WSJ Dec. 4: President Trump's remarks on potential military action against drug-trafficking nations and a firmer stance toward Venezuela have fueled geopolitical risk premium priced into oil, said Nadir Belbarka of XMArabia.
Belbarka said in a note, "The administration's proposed rollback of U.S. fuel-economy standards also suggests a longer-term policy shift that could lift domestic fossil-fuel demand, supporting prices."
Crude, gasoline, distillate reserves expand U.S. commercial crude oil inventories for the week ended Nov. 28 increased by 0.6 million barrels from the previous week to 427.5 million barrels -- 3% below the five-year average for this time of year, according to U.S. Energy Information Administration data released Dec. 3.
Total U.S. motor gasoline inventories jumped 4.5 million barrels over the week, reaching 214.4 million barrels -- 2% below the five-year average for the time of year, the EIA said.
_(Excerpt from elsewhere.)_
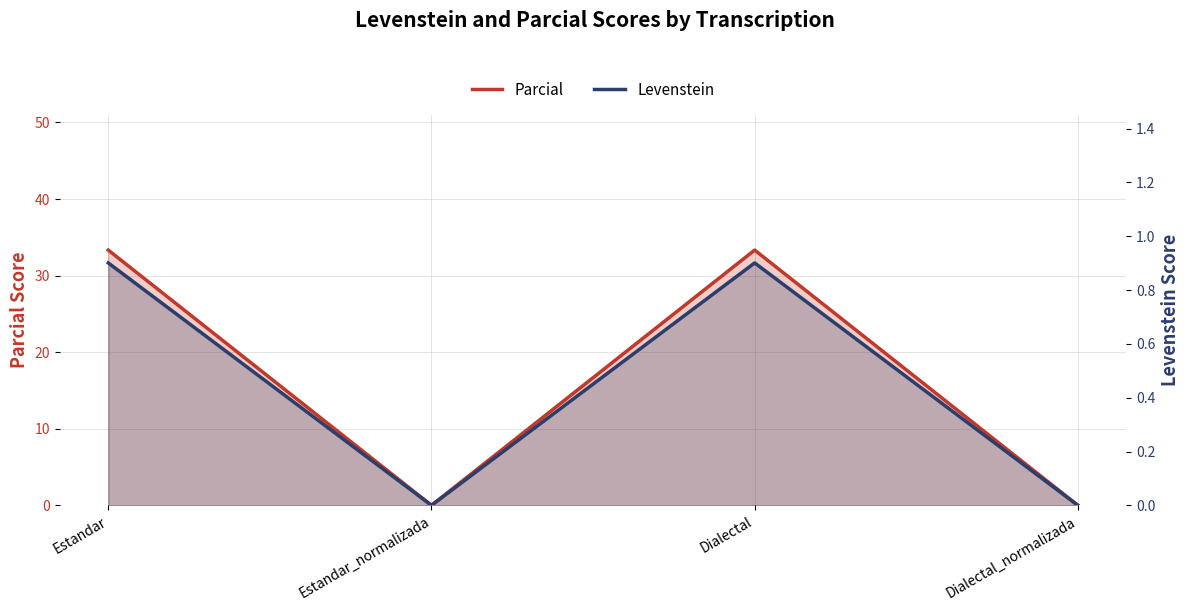

Rank the categories by Parcial value from highest to lowest.

Estandar, Dialectal, Estandar_normalizada, Dialectal_normalizada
Distillate fuel inventories rose 2.1 million barrels on the week to 114.3 -- 7% below the five-year average for the season.
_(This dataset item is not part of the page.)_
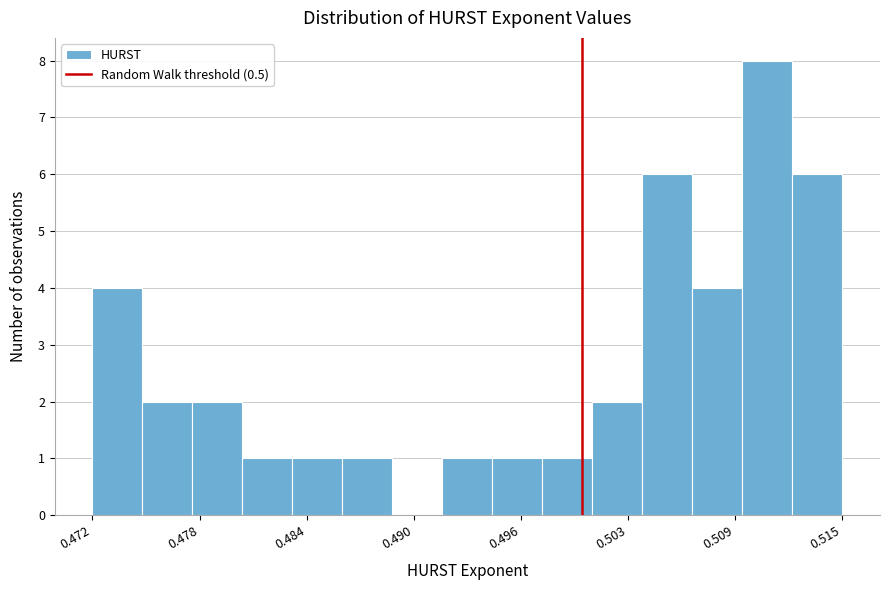

Around what value on the x-axis is the tallest bar? Give the approximate position of its centre, as read against the axis.

0.511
ANS rose 11 cents Dec. 1 to close at $64.30, as WTI gained 77 cents to close at $59.32, and Brent slid three cents to close at $63.17.
ANS outpaced WTI and Brent Nov. 28, jumping 62 cents to close at $64.19, as WTI fell 10 cents to close at $58.55, and Brent edged seven cents higher to close at $63.20.
Nov. 27 was the Thanksgiving holiday in the United States.
On Nov. 26, ANS gained 54 cents to close at $63.57, as WTI gained 70 cents to close at $58.65, and Brent gained 65 cents to close at $63.13.
ANS plunged 86 cents to close at $63.03 Nov. 25, while WTI and Brent each plunged 89 cents to close at $57.95 and $62.48 respectively.
WoodMac sees oversupply leading to underinvestment Wood Mackenzie's short-term oil market narrative into 2016 said too much supply will lead to consequently weak prices, and to the inevitable response of corporates to cut costs and investment, Simon Flowers, WoodMac chairman, chief analyst, and author of The Edge said, writing in The Edge Dec. 3.
Flowers said the outlook for oil demand beyond -- certainly into the next decade -- looks more robust than it has for some time, with positive implications for the entire value chain.
He asked Douglas Thyne, oil supply research director, and Alan Gelder, SVP for refining, chemicals & oil markets, "Why does the outlook for oil demand look firmer today?"
The pair said two factors suggest that demand will be more resilient than many had expected in the aftermath of the Paris Agreement a decade ago.
"First, the war in Ukraine forced a readjustment of energy policy around the energy trilemma," they said. "Many governments have skewed policy towards energy security and affordability over sustainability, strengthening hydrocarbons' hold on the energy market." "Second -- a symptom of the slow pace of the unfolding energy transition -- is the modest penetration rate of electric vehicles and e-trucks in most countries, except China," they said. "That's supporting demand for gasoline and diesel, which together constitute over half of global oil consumption."